得意不得意こそあれ、一応どの調でも演奏は可能である。20世紀ではあるが、この音律が適合する曲があるので紹介したい。
さて
この音律は一見するとヴェルクマイスターのIIIにも似ているが、ヴェルクマイスターはピタゴラス音律をベースにしているため、ミーントーンベースのキルンベルガー第3とは相反する存在である(耳がよくないと違いに気付かないが)。
そのせいなのか、裏領域に相当する黒鍵はFis-Cisのスキスマのせいでピタゴラス音階がまったく存在しない。どうもここがヴェルクマイスター信者からすれば気に入らないようで。あとは平均律からの偏差がヴェルクマイスターよりも大きく、具合のいい調と悪い調の落差が割と目立つ。私もつくづく感じていたことではあるが、この音律、悪く言ってしまえば中途半端なのだ。使い勝手こそよくなれど、その分第1、第2に比べて個性が薄れ、どっちつかずになってしまったような、そんな印象を持っている。なのでキルンベルガー第3「それ自体」はあんまり好きではない。だが……
派生がしやすいキルンベルガー第3法
先日、Twitterで某相互フォロワーが「キルンベルガー第3は派生形を作りやすい」旨のツイートをしていて、ただただ大きく頷くばかりだった。というのも、私がよく使う音律もキルンベルガー第3をちょっと弄った派生形だからである。
最も単純な派生であり、私もよく使うものとして、Prinzと呼ばれる音律がある。さて、どこが違うでしょう?↓
正解は、スキスマの位置である。オリジナルではFis-Cisに置かれていたものが、この音律ではH-Fisに置かれている。この処理によって大きく変わるのが、ヴェルクマイスターと同様にピタゴラス音階を持つようになる、という点である。これによってオリジナルのキルンベルガー第3よりも調性格に持たせる意図が明確になる。そしてD-Fisも約2セント狭くなる。とはいえデメリットも当然出てきて、C-Fisで区切った五度圏の右側は純正5度がE-Hしかなくなるため、5度を活かしにくくなる。ならいっそのこと右側を均してしまおうか。そうしてできるのはヤングの音律。ほらまた1つできた。

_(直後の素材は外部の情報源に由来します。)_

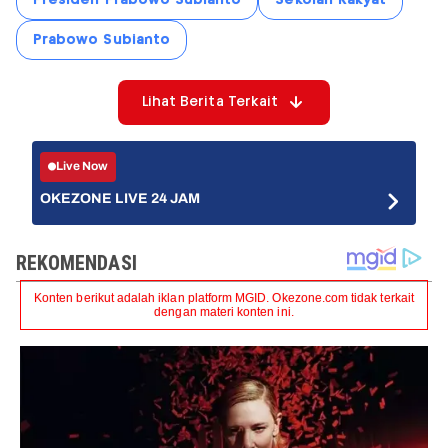
Prabowo Subianto
Lihat Berita Terkait
Live Now
OKEZONE LIVE 24 JAM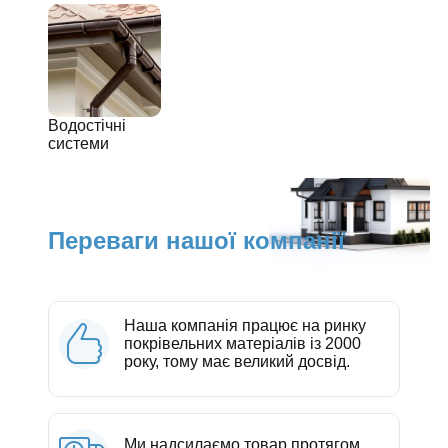
Водостічні
системи
Переваги нашої компанії
Наша компанія працює на ринку
покрівельних матеріалів із 2000
року, тому має великий досвід.
Ми надсилаємо товар протягом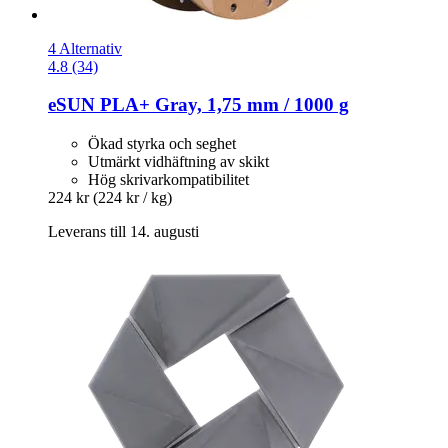
4 Alternativ
4.8 (34)
eSUN
PLA+ Gray, 1,75 mm / 1000 g
Ökad styrka och seghet
Utmärkt vidhäftning av skikt
Hög skrivarkompatibilitet
224 kr
(224 kr / kg)
Leverans till 14. augusti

もう一つ派生例を挙げると、どうしても残ってしまうスキスマを残りの純正5度すべてに割り振ってしまうという大胆な手法がある。
Andreas Silbermannの音律(一説には息子のJohann Andreasとも)と呼ばれるものであるが、17世紀末~18世紀初頭で果たしてここまで緻密な調律ができたのかどうか。それはさておき、Scalaで調律して聞いてみると、曲にもよるがほんの僅かに純正からずれた5度の緩いうなりが心地よく聞こえることもある。ここで気が付いた。Andreas......ヴェルクマイスターのファーストネームと一緒じゃん。ってことでこれをやらないわけにはいかない。

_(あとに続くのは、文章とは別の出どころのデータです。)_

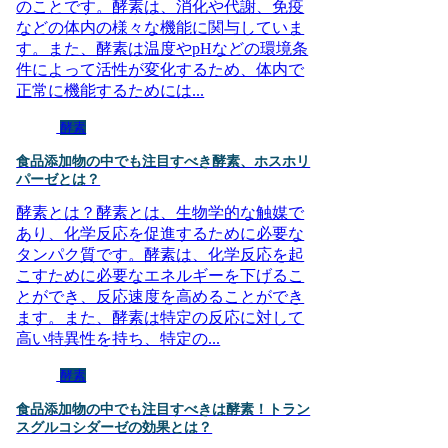
のことです。酵素は、消化や代謝、免疫
などの体内の様々な機能に関与していま
す。また、酵素は温度やpHなどの環境条
件によって活性が変化するため、体内で
正常に機能するためには...
酵素
食品添加物の中でも注目すべき酵素、ホスホリ
パーゼとは？
酵素とは？酵素とは、生物学的な触媒で
あり、化学反応を促進するために必要な
タンパク質です。酵素は、化学反応を起
こすために必要なエネルギーを下げるこ
とができ、反応速度を高めることができ
ます。また、酵素は特定の反応に対して
高い特異性を持ち、特定の...
酵素
食品添加物の中でも注目すべきは酵素！トラン
スグルコシダーゼの効果とは？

先の音律をヴェルクマイスターIIIと同様の処理をした、まさしくAndreas' HYBRID!!!
ということで、早速私のお気に入りである、ポケモン剣盾のハロンタウンのピアノソロアレンジで試してみた。元はこちら。
ヴェルクマイスターと比べてみると全体的に響きがくすんで、これはこれで味があるように感じられる。
――さて、気が付いたらキルンベルガーの音律の話だったのに脱線に脱線を重ねてなぜかヴェルクマイスターっぽい何かの話になってしまった。
こんな感じで、キルンベルガー第3は色々派生がしやすいことに改めて驚かされる。それを可能にしているのは、この音律の中途半端さの裏返しとも言える選択肢の広さと、(先の例ではあまり関係ないが)おそらく81/80という比較的単純な分数で表せるシントニックコンマの持つ魔力なのではないかと思う。音律考案のために音程やうなり等色々計算をするにしても、シントニックコンマは比較的簡単に済む一方で、ピタゴラスコンマ(531441/524288)は煩雑になることが多い(実体験)。ヴェルクマイスターIIIの原型が「最も易しいウェルテンペラメント」ならば、キルンベルガー第3は「数学的に最も易しいウェルテンペラメント」と称してもよいのではないか。と、ここまで書いてふと思った。
キルンベルガーの音律についてはまだ思うことがあるも、それはまた後日。